## RAW DATA
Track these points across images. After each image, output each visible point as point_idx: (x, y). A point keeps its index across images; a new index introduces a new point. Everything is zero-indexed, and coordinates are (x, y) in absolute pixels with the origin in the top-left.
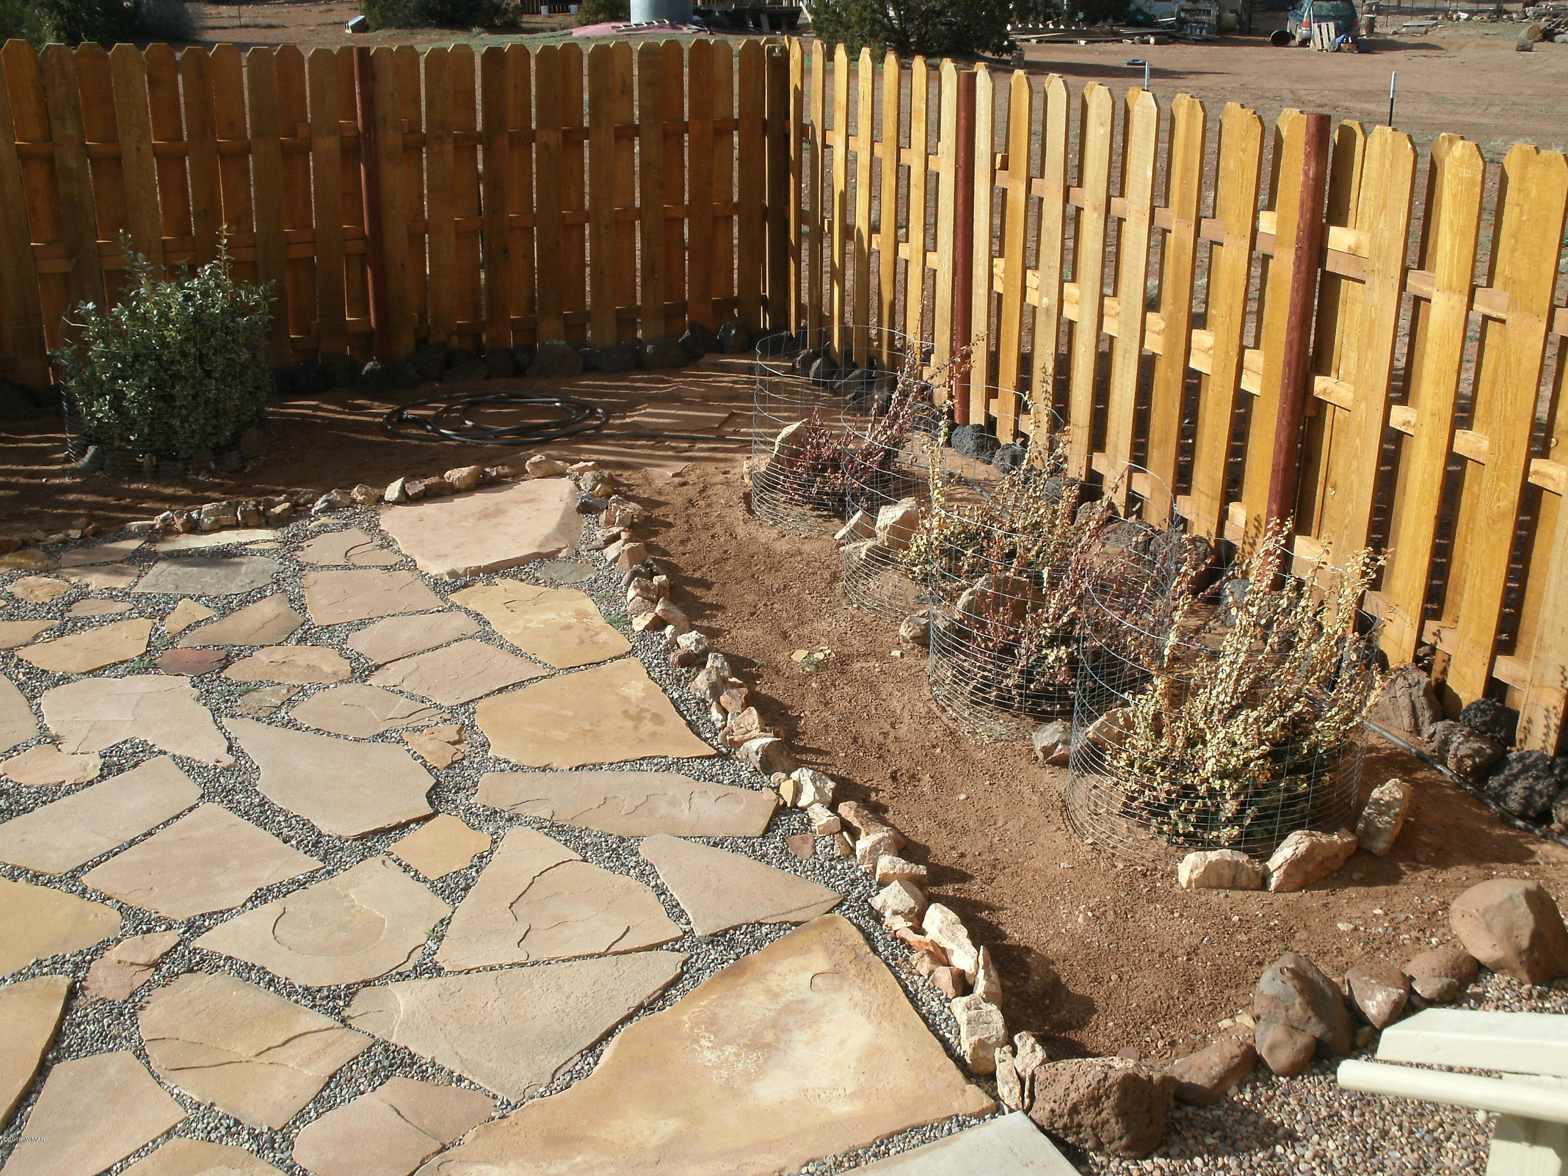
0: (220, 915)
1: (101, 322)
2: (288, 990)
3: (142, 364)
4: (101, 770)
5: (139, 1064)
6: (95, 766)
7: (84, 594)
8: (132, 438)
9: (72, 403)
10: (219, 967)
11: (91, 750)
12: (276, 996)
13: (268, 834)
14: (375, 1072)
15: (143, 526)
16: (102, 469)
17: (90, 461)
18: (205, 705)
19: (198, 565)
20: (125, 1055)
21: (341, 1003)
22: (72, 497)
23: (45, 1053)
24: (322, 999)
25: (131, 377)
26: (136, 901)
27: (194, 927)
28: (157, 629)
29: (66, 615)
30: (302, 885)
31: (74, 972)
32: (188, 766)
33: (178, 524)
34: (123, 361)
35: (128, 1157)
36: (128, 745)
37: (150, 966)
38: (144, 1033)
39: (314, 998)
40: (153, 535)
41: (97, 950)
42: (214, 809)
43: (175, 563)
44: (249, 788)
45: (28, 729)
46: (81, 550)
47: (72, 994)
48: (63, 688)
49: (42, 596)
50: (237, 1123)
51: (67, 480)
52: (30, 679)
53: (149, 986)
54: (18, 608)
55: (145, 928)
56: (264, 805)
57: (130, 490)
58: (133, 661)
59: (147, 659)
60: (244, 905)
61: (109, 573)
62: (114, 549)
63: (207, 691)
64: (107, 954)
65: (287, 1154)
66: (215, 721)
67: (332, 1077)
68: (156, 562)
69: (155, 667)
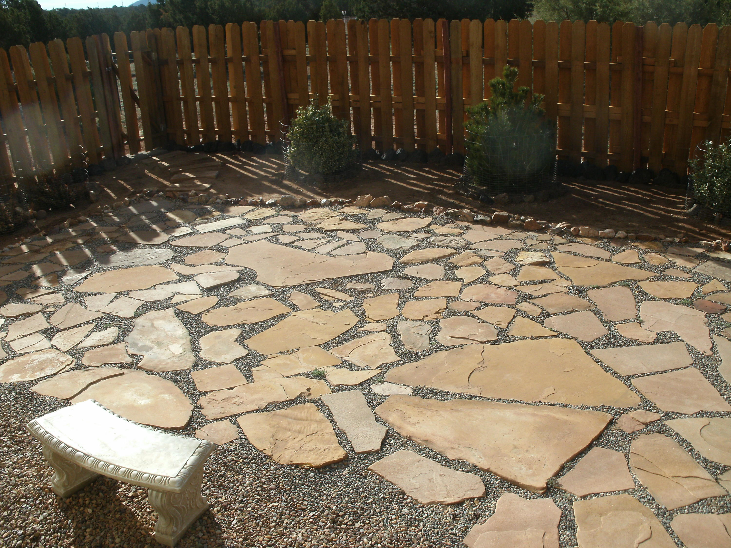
0: (680, 415)
1: (713, 150)
2: (698, 456)
3: (727, 172)
4: (654, 340)
5: (625, 460)
6: (652, 337)
7: (672, 266)
8: (714, 204)
9: (692, 183)
10: (671, 435)
11: (653, 330)
12: (691, 457)
13: (715, 389)
14: (722, 507)
15: (706, 243)
16: (697, 215)
17: (693, 211)
18: (708, 327)
19: (725, 266)
20: (621, 455)
21: (719, 472)
22: (681, 224)
23: (593, 440)
24: (711, 466)
25: (720, 177)
26: (648, 396)
27: (668, 416)
28: (698, 289)
29: (663, 272)
30: (722, 416)
31: (614, 415)
32: (691, 350)
33: (723, 246)
34: (719, 170)
35: (607, 492)
36: (669, 333)
37: (644, 424)
38: (632, 449)
39: (707, 464)
40: (710, 249)
41: (626, 410)
42: (696, 371)
43: (716, 263)
44: (714, 368)
45: (631, 314)
46: (677, 247)
47: (611, 423)
48: (651, 302)
49: (656, 262)
50: (653, 499)
51: (681, 217)
52: (639, 294)
53: (640, 432)
54: (645, 264)
55: (648, 408)
56: (718, 377)
57: (706, 227)
58: (683, 299)
59: (689, 300)
60: (692, 415)
61: (686, 260)
62: (691, 250)
63: (711, 321)
64: (629, 413)
65: (668, 521)
66: (710, 335)
67: (701, 500)
68: (707, 260)
69: (692, 305)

## TASK GOAL
Repeat every entry above word for word, and include no pictures.

## ANSWER BOX
Track these points across images. After each image, output each visible point as point_idx: (x, y). A point keeps its index across images; a new index introduces a new point. Everything is zero-indexed, and coordinates are (x, y) in absolute pixels with the origin in the top-left.
0: (220, 915)
1: (101, 322)
2: (288, 990)
3: (142, 364)
4: (101, 770)
5: (139, 1064)
6: (95, 766)
7: (84, 594)
8: (132, 438)
9: (72, 403)
10: (219, 967)
11: (91, 750)
12: (276, 996)
13: (268, 834)
14: (375, 1072)
15: (143, 526)
16: (102, 469)
17: (90, 461)
18: (205, 705)
19: (198, 565)
20: (125, 1055)
21: (341, 1003)
22: (72, 497)
23: (45, 1053)
24: (322, 999)
25: (131, 377)
26: (136, 901)
27: (194, 927)
28: (157, 629)
29: (66, 615)
30: (302, 885)
31: (74, 972)
32: (188, 766)
33: (178, 524)
34: (123, 361)
35: (128, 1157)
36: (128, 745)
37: (150, 966)
38: (144, 1033)
39: (314, 998)
40: (153, 535)
41: (97, 950)
42: (214, 809)
43: (175, 563)
44: (249, 788)
45: (28, 729)
46: (81, 550)
47: (72, 994)
48: (63, 688)
49: (42, 596)
50: (237, 1123)
51: (67, 480)
52: (30, 679)
53: (149, 986)
54: (18, 608)
55: (145, 928)
56: (264, 805)
57: (130, 490)
58: (133, 661)
59: (147, 659)
60: (244, 905)
61: (109, 573)
62: (114, 549)
63: (207, 691)
64: (107, 954)
65: (287, 1154)
66: (215, 721)
67: (332, 1077)
68: (156, 562)
69: (155, 667)
0: (680, 415)
1: (713, 150)
2: (698, 456)
3: (727, 172)
4: (654, 340)
5: (625, 460)
6: (652, 337)
7: (672, 266)
8: (714, 204)
9: (692, 183)
10: (671, 435)
11: (653, 330)
12: (691, 457)
13: (715, 389)
14: (722, 507)
15: (706, 243)
16: (697, 215)
17: (693, 211)
18: (708, 327)
19: (725, 266)
20: (621, 455)
21: (719, 472)
22: (681, 224)
23: (593, 440)
24: (711, 466)
25: (720, 177)
26: (648, 396)
27: (668, 416)
28: (698, 289)
29: (663, 272)
30: (722, 416)
31: (614, 415)
32: (691, 350)
33: (723, 246)
34: (719, 170)
35: (607, 492)
36: (669, 333)
37: (644, 424)
38: (632, 449)
39: (707, 464)
40: (710, 249)
41: (626, 410)
42: (696, 371)
43: (716, 263)
44: (714, 368)
45: (631, 314)
46: (677, 247)
47: (611, 423)
48: (651, 302)
49: (656, 262)
50: (653, 499)
51: (681, 217)
52: (639, 294)
53: (640, 432)
54: (645, 264)
55: (648, 408)
56: (718, 377)
57: (706, 227)
58: (683, 299)
59: (689, 300)
60: (692, 415)
61: (686, 260)
62: (691, 250)
63: (711, 321)
64: (629, 413)
65: (668, 521)
66: (710, 335)
67: (701, 500)
68: (707, 260)
69: (692, 305)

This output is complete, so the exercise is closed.